Estava na casa dos meus pais e ouvi do quarto a apresentadora Sônia Abrão falar que “quem tem 5 amigos pode se considerar um milionário”. Eu já não gosto do trabalho dela – principalmente depois do modo com que tratou a morte de uma ex-aluna minha, explorando o assassinato e a miséria humana com fins de audiência – e ouvir tal sentença me deixou incomodado. Como é próprio de programas medíocres que são produzidos com a intenção de atingir as camadas empobrecidas da população e aliená-las, cria-se sempre um clima de desesperação e desesperança. Será que a amizade é algo tão raro?
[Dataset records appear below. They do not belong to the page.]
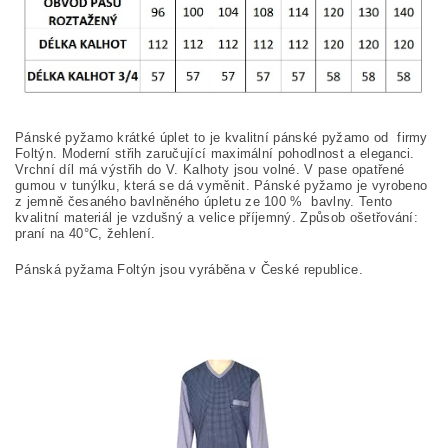
Pánské pyžamo krátké úplet to je kvalitní pánské pyžamo od firmy
Foltýn. Moderní střih zaručující maximální pohodlnost a eleganci.
Vrchní díl má výstřih do V. Kalhoty jsou volné. V pase opatřené
gumou v tunýlku, která se dá vyměnit. Pánské pyžamo je vyrobeno
z jemně česaného bavlněného úpletu ze 100
%
bavlny. Tento
kvalitní materiál je vzdušný a velice příjemný. Způsob ošetřování:
praní na
40°C, žehlení.
Pánská pyžama Foltýn jsou vyráběna v České republice.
O problema de postulados e sentenças como estas me parece duplo. Uma face se dá na dificuldade de comprovação. Falta pesquisa consistente que avalie a qualidade e a quantidade das amizades. A segunda diz respeito à origem dessas falácias. Geralmente elas brotam de experiências ruins, carecendo de objetividade. Um coração machucado pode muito bem turvar a visão. O fato de um grande amigo ter se mostrado mau não quer dizer que todos os outros o serão.



Eis uma das frases de pessoas feridas: “Quando a gente precisa de ajuda, não aparece ninguém”. Julgo infeliz, na maioria das vezes, tais percepções. Geralmente estou disposto a ajudar amigos e desconhecidos. Contudo, não tenho condições humanas de ligar para todo mundo que gosto e perguntar com regularidade se está bem e se eu posso ajudar com alguma coisa. A coisa mais fácil é que aquele que precisa vá buscar ajuda e não quem pode ajudar fique buscando alguém necessitado entre seus amigos. Aliás, a melhor maneira de se viver a segunda opção é se inscrevendo como voluntário de algum trabalho social ou sendo um sócio colaborador que deposita frequentemente uma parte de sua renda para tais ações. Agora, quem diz que não encontrou ninguém numa hora de necessidade, por acaso, procurou todos os seus amigos um a um?



Imagino alguém que tenha 5000 pessoas nos círculos sociais dos quais faz parte. São eles pessoas da faculdade, do trabalho, do bairro, da Igreja, do clube etc. Em cada um desses lugares, suponhamos, que esse alguém tenha 3 pessoas mais próximas, totalizando umas 21. Não obstante, sua presença pode ter criado antipatias que, somadas, resultem em 70 pessoas. Ou seja, há 4909 pessoas com as quais esse alguém tem uma relação amistosa, ainda que pouco profunda, e que lhe nutrem algum afeto positivo. O grau de amizade pode até não ser alto, mas a maioria pode estar numa disposição boa em relação a ela. De algum modo, essa massa é considerada como neutra, e as 21 amizades passam a significar 5. Ora, porque 21 vira 5? Como todo mundo tem família, trabalho, questões de saúde e cuidado pessoal etc., não dá para se fazer presente na vida de todo mundo com a intensidade que o afeto manda, mas só na daqueles que a rotina facilita a presença.



Somemos aqui o olhar ferido. Há pessoas para quem uma fala dura roube a alegria do dia. Basta um olhar atravessado para mudar a cor do dia de alguém.  Daí os 70 inimigos ocuparem mais espaço na mente de quem se sente odiado ou perseguido. Para olhares pessimistas, os amigos próximos são menos do que realmente são e os inimigos maiores. O problema aumenta com a paranoia. Imagine alguém que se isola por medo de se relacionar. A solidão somada ao medo pode adoecer as pessoas.



Talvez algumas pessoas saibam construir relações melhores que outras. Quem sabe eu não tive a sorte de conhecê-las e por isso considere ter muitíssimo mais que 5 amigos? Tudo bem que há uma gradação no nível de amizade e que não pode ser medida só pela profundidade da partilha de vida, de favores trocados ou de afetos demonstrados. Há muita variação nisso. Há pessoas a quem o carinho não se mostra em palavras ternas e afagos, mas em presença efetiva. Julgar que uma pessoa assim é menos amiga é um tanto temerário.  A ausência também pode não significar muita coisa. Afinal, quem nunca reencontrou alguém que não via por muito tempo e atou uma conversa que deixou o sentimento de nunca terem se apartado?



Melhor que a lamúria de não ter amigos é parar para pensar nas relações que se tem e atentar para uma simples realidade: quem eu quero e quem me quer bem? Lembrar-se dos rostos e das histórias vividas juntos pode trazer o conforto para a alma de que não se está sozinho. O segundo passo é ir ao encontro de quem se ama e celebrar a amizade.  Aliás, tem mais amigo quem amigo se faz.